◆ **Problem description**
From the line that contains "Sağlayıcınız da haberdar" to the last line of the data, every line is to be transcribed exactly; no other line is to be included.

◆ **Input material**

● ● ● ●

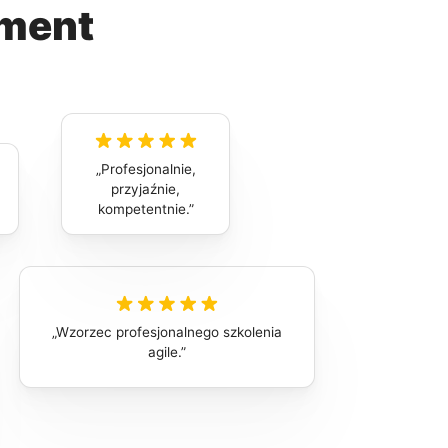
ement
Profesjonalnie,
przyjaźnie,
kompetentnie.
Wzorzec profesjonalnego szkolenia
agile.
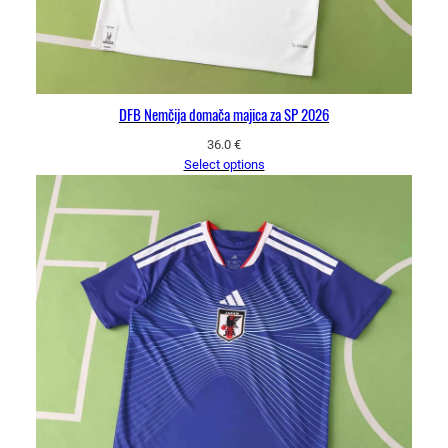
DFB Nemčija domača majica za SP 2026
36.0
€
Select options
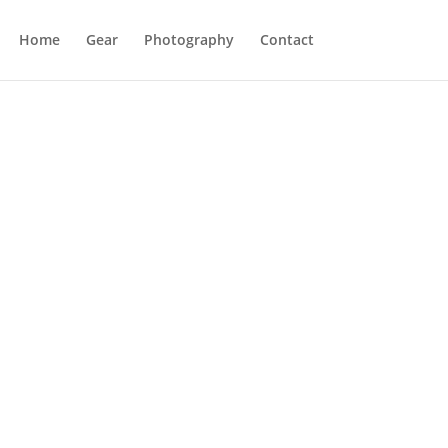
Home
Gear
Photography
Contact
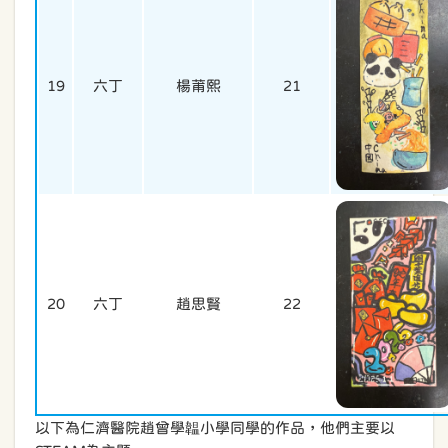
19
六丁
楊莆熙
21
20
六丁
趙思賢
22
以下為仁濟醫院趙曾學韞小學同學的作品，他們主要以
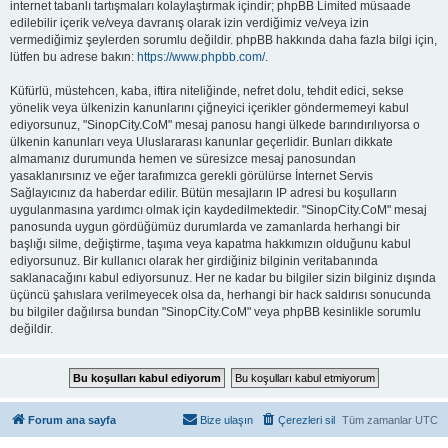
internet tabanlı tartışmaları kolaylaştırmak içindir; phpBB Limited müsaade
edilebilir içerik ve/veya davranış olarak izin verdiğimiz ve/veya izin
vermediğimiz şeylerden sorumlu değildir. phpBB hakkında daha fazla bilgi için,
lütfen bu adrese bakın:
https://www.phpbb.com/
.
Küfürlü, müstehcen, kaba, iftira niteliğinde, nefret dolu, tehdit edici, sekse
yönelik veya ülkenizin kanunlarını çiğneyici içerikler göndermemeyi kabul
ediyorsunuz, "SinopCity.CoM" mesaj panosu hangi ülkede barındırılıyorsa o
ülkenin kanunları veya Uluslararası kanunlar geçerlidir. Bunları dikkate
almamanız durumunda hemen ve süresizce mesaj panosundan
yasaklanırsınız ve eğer tarafımızca gerekli görülürse İnternet Servis
Sağlayıcınız da haberdar edilir. Bütün mesajların IP adresi bu koşulların
uygulanmasına yardımcı olmak için kaydedilmektedir. "SinopCity.CoM" mesaj
panosunda uygun gördüğümüz durumlarda ve zamanlarda herhangi bir
başlığı silme, değiştirme, taşıma veya kapatma hakkımızın olduğunu kabul
ediyorsunuz. Bir kullanıcı olarak her girdiğiniz bilginin veritabanında
saklanacağını kabul ediyorsunuz. Her ne kadar bu bilgiler sizin bilginiz dışında
üçüncü şahıslara verilmeyecek olsa da, herhangi bir hack saldırısı sonucunda
bu bilgiler dağılırsa bundan "SinopCity.CoM" veya phpBB kesinlikle sorumlu
değildir.
Forum ana sayfa
Bize ulaşın
Çerezleri sil
Tüm zamanlar
UTC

● ● ● ●

◆ **Solution to this problem**
Sağlayıcınız da haberdar edilir. Bütün mesajların IP adresi bu koşulların
uygulanmasına yardımcı olmak için kaydedilmektedir. "SinopCity.CoM" mesaj
panosunda uygun gördüğümüz durumlarda ve zamanlarda herhangi bir
başlığı silme, değiştirme, taşıma veya kapatma hakkımızın olduğunu kabul
ediyorsunuz. Bir kullanıcı olarak her girdiğiniz bilginin veritabanında
saklanacağını kabul ediyorsunuz. Her ne kadar bu bilgiler sizin bilginiz dışında
üçüncü şahıslara verilmeyecek olsa da, herhangi bir hack saldırısı sonucunda
bu bilgiler dağılırsa bundan "SinopCity.CoM" veya phpBB kesinlikle sorumlu
değildir.
Forum ana sayfa
Bize ulaşın
Çerezleri sil
Tüm zamanlar
UTC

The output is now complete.